U.S. officials said Wednesday that the Biden administration decided to withhold $130 million in foreign military aid to Egypt because of its human rights conditionality, but allowed some funds to flow because of its determination that Cairo has made progress on political detentions.

US Secretary of State Anthony Blinken determined that Cairo had made some progress in political detention and due process by freeing hundreds of prisoners, officials said.

Human rights groups are pushing for an end to all $300 million in aid to Egypt, which was provided on the terms of the US Congress.

Human rights groups have cited widespread human rights abuses under the government of President Abdel Fattah al-Sisi, including torture and enforced disappearances.

The aid that Blinken decided to withhold is 10% of the $1.3 billion allocated to Egypt each year.
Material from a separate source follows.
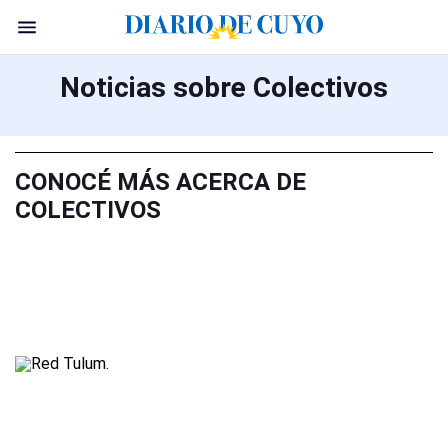
Noticias sobre Colectivos
CONOCÉ MÁS ACERCA DE
COLECTIVOS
The official said State Department lawyers had determined that 10% was the maximum that could be withheld this year.

Washington is allowing $75 million in transfers to Egypt, citing progress related to political detention and due process, including the release of about 500 political prisoners this year.

Cairo will receive another $95 million under the law’s waivers related to counterterrorism, border security and nonproliferation funding, State Department officials said.

“The approach taken here reflects the administration’s concern for human rights and fundamental freedoms in Egypt, and seeks to preserve the engagement and dialogue we’ve had over the past 20 months,” one senior State Department official told reporters in a briefing.

“We … have agreed very clearly with the Egyptian government at all levels on the actions and steps necessary to strengthen our relationship.”

Seth Binder, director of Middle East Democracy Advocacy, a US-based advocacy group, said the US claim of progress in Egypt was belied by the continued detention of political prisoners.

“While the delay in the funds sends a message to al-Sisi that his failure to address US human rights issues will have a tangible impact on the relationship, illegitimately attesting to progress where there is none, the message is confusing,” Binder said.

Sisi denies the presence of political prisoners in Egypt.

He says stability and security are paramount, and authorities are promoting rights as they try to secure basic needs such as jobs and housing.

Analysts say Western powers are reluctant to take serious action against a strategic ally that has served as a mediator in long-standing issues such as the Arab-Israeli conflict and controls the Suez Canal, one of the world’s most valuable sea lanes.

US officials say relations with Egypt are complicated. The most populous Arab country is a vital ally, and Washington remains committed to supporting it in its “legitimate defense needs.”